Les membres de l’IFEX faisaient partie des 16 groupes de défense des droits qui ont appelé les dirigeants de l’UE à placer l’état de droit et les droits fondamentaux au cœur des relations UE-Turquie avant la réunion du Conseil européen de juin. Plus tôt en juin, Human Rights Watch, la Commission internationale de juristes et le Projet de soutien aux litiges relatifs aux droits humains en Turquie ont exhorté le Conseil des ministres du Conseil de l’Europe à insister pour que la Turquie mette en œuvre les arrêts de la Cour européenne des droits de l’homme (CEDH) dans les cas du défenseur des droits humains Osman Kavala, et de l’homme politique kurde Selahattin Demirtaş, tous deux en prison, sous peine de poursuites pour manquement (la Cour européenne des droits de l’homme a ordonné la libération des deux hommes). Après s’être réuni pour examiner les cas, le Conseil des ministres a menacé de lancer une procédure d’infraction si Kavala n’était pas libéré, ce qui pourrait entraîner la suspension du vote de la Turquie et de son droit de veto au Conseil de l’Europe.
En bref
En Slovaquie, la Cour suprême a annulé deux verdicts de non-culpabilité dans l’affaire du meurtre en 2018 du journaliste Ján Kuciak et de sa fiancée, Martina Kušnírová. L’homme d’affaires Marian Kočner et Alena Zsuzsová ont été acquittés d’avoir ordonné le meurtre de Kuciak en septembre 2020. L’affaire va maintenant être réexaminée par le tribunal pénal spécialisé.
Le 15 juin, le parlement hongrois a adopté des amendements qui prohibent effectivement les discussions sur la diversité sexuelle et le genre dans les écoles, les médias, la publicité et d’autres espaces publics d’expression.

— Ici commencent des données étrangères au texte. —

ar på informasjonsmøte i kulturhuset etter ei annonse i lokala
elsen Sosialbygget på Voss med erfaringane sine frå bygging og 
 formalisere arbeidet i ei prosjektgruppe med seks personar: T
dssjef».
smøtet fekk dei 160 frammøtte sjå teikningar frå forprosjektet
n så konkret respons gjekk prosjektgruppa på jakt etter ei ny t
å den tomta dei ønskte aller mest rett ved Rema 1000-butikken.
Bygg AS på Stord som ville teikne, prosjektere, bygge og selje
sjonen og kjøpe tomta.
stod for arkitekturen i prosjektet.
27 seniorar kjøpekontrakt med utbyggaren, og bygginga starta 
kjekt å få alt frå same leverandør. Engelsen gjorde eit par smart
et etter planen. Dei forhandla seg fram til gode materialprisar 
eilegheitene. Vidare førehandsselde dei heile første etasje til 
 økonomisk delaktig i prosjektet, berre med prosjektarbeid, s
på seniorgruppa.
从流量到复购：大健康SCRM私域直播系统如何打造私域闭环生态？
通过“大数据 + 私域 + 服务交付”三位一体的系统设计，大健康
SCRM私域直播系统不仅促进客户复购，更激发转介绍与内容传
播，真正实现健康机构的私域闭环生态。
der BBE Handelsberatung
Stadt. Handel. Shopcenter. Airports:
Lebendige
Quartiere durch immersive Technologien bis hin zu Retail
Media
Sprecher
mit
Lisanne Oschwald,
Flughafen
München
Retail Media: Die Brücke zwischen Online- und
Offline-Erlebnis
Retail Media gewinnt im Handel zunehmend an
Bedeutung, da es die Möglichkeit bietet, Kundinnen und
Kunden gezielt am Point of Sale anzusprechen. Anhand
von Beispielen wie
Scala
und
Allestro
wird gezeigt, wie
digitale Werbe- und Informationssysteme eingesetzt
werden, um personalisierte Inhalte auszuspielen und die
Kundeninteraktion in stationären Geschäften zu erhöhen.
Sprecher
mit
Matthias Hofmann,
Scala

La nouvelle législation, qui fait écho à la loi russe dite de « propagande gay », a exaspéré l’UE, qui, depuis un certain temps, se bat contre la Hongrie pour son hostilité croissante à l’égard des droits de genre et du recul général de l’État de droit en Hongrie. Fin juin, la présidente de la Commission européenne, Ursula von der Leyen, a annoncé les premières mesures juridiques contre la Hongrie et sa nouvelle législation.
En Allemagne, les législateurs ont approuvé des amendements à la loi fédérale sur la protection constitutionnelle, supprimant les dispositions légales qui exemptaient les journalistes de la surveillance et de piratages informatiques lors d’enquêtes sur le terrorisme. En vertu de ces amendements, les autorités auront plus de pouvoirs pour surveiller secrètement l’activité en ligne et les communications cryptées, et pour pirater les ordinateurs ou les smartphones des journalistes (tant que cela est fait dans le cadre d’une enquête sur le terrorisme).
En Ukraine, les militants de la société civile et les défenseurs des droits humains continuent de subir des pressions. Un nouveau rapport du ZMINA Human Rights Center a enregistré 30 incidents de persécution au premier trimestre 2021. Les types de persécution les plus courants étaient les agressions physiques, les dommages aux biens des militants et les tentatives d’intimidation ; les domaines d’activisme les plus risqués sont la lutte contre la corruption, les droits LGBTQI+ et les droits des femmes. La menace pesant sur les militants provient d’un large éventail d’autorités, notamment des législateurs et des agents de l’État. Le rapport souligne également l’impunité dont jouissent ceux qui s’attaquent aux défenseurs des droits en Ukraine.